My reasons for thinking this are:
The memorandum ‘Presentation Regarding a Proposed Public/Private Partnership for a Downtown Hotel, Convention Center and Arena (Ward 1) dated April 4, 2007 refers to an Attachment: Memorandum from Council member Ibarra dated March 28th, 2007, which names a different proposal than the proposal accepted and assigned as described on the ‘Administrative Action Report and Summary April 4, 2007’, which passes for the absence of minutes, as described by a city employee. Evidently the Norville proposal was the designated agenda item as detailed in the Ibarra Memo, but the proposal voted upon was evidently presented at the meeting and voted upon without prior notification of the populace that this proposal would be even mentioned, much less voted upon.
Now I really don’t have a dog in this fight, but I do respect and admire Arizona’s Open Meeting Law and would be suitably distraught if Boss Tweed appeared among us.
It looks like passing items not on the agenda during a study session is a violation and not having minutes is a violation. If the argument that the agenda item is broad in scope and that the other proposal fits in, then I must remind you that the title refers to ‘a proposed’ not ‘proposals’, which would tend to eliminate more than one presentation.

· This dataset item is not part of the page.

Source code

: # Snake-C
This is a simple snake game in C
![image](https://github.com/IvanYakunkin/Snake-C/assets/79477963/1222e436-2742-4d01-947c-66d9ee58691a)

Perhaps I am mistaken, but I always thought a study session was not the time for voting. What happened to the old idea that a proposal is presented at one meeting and voted upon at another?
I remain uneasy about the idea that this ‘item was properly agendized and voted on during the Study Session Meeting. (e mail RE: city council minutes 4/13/07). What is agendizing? The published ‘administrative action report and summary’ does not resemble the agenda, memorandum, and attachment presented to the public.
Perhaps if the populace had known that the ‘new arena a described by the CS&L study’ would be a meeting topic, more people would have attended. Evidence of secrecy and violations of the Open Meeting Law should be investigated.
Exercise your voting rights and vote against secrecy in government.